SEBI will consider rules to limit a surge in derivatives trading, people familiar with the matter said, after growing retail participation took the speculative bets to the highest in the world.
The Securities and Exchange Board of India will discuss the measures proposed earlier in July — including limiting the number of options with weekly expirations and raising the minimum contract size — at a board meeting Monday, the people said, asking not to be identified before a final announcement.
Authorities are trying to raise barriers for retail investors, who are channelling household savings into risky assets and pushing annual turnover in derivatives above the output of Asia’s third-largest economy. The move would mark the most sweeping SEBI intervention since the Covid-19 pandemic, when the regulator sought to curb excessive short selling through derivatives during a market crash.
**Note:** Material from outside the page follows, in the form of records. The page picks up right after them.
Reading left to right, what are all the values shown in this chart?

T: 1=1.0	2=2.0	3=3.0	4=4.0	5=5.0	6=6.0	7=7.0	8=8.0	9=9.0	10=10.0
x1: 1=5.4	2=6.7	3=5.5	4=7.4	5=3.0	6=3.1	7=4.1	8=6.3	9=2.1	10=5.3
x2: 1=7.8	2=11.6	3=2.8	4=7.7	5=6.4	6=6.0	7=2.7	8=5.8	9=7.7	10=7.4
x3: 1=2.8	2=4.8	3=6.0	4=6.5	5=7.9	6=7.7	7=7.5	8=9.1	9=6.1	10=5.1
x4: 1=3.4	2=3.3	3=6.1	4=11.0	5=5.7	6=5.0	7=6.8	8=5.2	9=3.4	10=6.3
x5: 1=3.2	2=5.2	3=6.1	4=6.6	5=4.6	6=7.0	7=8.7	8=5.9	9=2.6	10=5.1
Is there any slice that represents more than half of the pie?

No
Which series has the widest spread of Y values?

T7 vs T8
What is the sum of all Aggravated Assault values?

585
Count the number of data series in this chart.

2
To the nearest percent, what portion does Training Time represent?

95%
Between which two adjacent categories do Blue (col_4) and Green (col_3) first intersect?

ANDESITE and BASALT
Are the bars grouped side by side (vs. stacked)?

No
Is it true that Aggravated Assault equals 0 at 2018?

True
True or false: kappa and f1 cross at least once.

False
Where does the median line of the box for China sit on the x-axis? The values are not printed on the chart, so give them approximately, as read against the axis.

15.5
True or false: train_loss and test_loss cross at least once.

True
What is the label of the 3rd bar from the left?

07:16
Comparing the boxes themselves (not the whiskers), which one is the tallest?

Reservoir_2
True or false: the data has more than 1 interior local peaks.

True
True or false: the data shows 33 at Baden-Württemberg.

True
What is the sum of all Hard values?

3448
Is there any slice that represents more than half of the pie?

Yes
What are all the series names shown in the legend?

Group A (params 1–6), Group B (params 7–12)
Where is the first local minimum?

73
The limits would shield individual traders — nine out of 10 lost money in the segment in the three-year period ended March, according to SEBI’s latest study. Exchanges and brokers, however, are poised to suffer. Analysts estimate volumes in equity derivatives would shrink by about one-third.
Profits at global quantitative trading firms’ may also come under threat just as they started expanding in the country’s $5 trillion stock market. Optiver BV, Citadel Securities LLP and Jump Trading LLC are among those that have grown their presence in recent years.
Local media reported earlier that the agenda for SEBI’s board meeting would include a discussion on derivatives. A representative for the regulator didn’t respond to an email seeking comments.
Equity options — highly volatile and risky instruments — have thrived in India because of their low cost and higher leverage. In 2023, investors in the country traded 85 billion of the contracts, more than anywhere else in the world. Retail investors now account for more than one-third of the options market, otherwise dominated by high-frequency traders.
The South Asian nation grabbed headlines earlier in the year after the revelation that US-based quant trading giant Jane Street Group made $1 billion in profits in 2023 by trading in the Indian options market. Foreign investors and proprietary trading desks using algorithms pocketed $7 billion in gross profits with futures and options in the financial year ended in March.
SEBI Chairperson Madhabi Puri Buch has described the surge in derivatives trading as a “macro issue” that diverts capital from productive use in the economy. Her warnings — and tax hikes coming into effect next month — have helped bring down the volume of contracts traded from a record $6 trillion in February.
SEBI’s urgency to tighten the market further underscores the authorities’ worries over the segment that has grown over 40-fold since 2019.
“The new proposals could be implemented in a phased manner as SEBI may not want to shock the system,” said Abhay Agarwal, fund manager at Piper Serica Advisors Pvt. “The regulator’s main agenda would be to limit the use of these instruments for speculative activity, while ensuring that their utility for hedging portfolios remains.”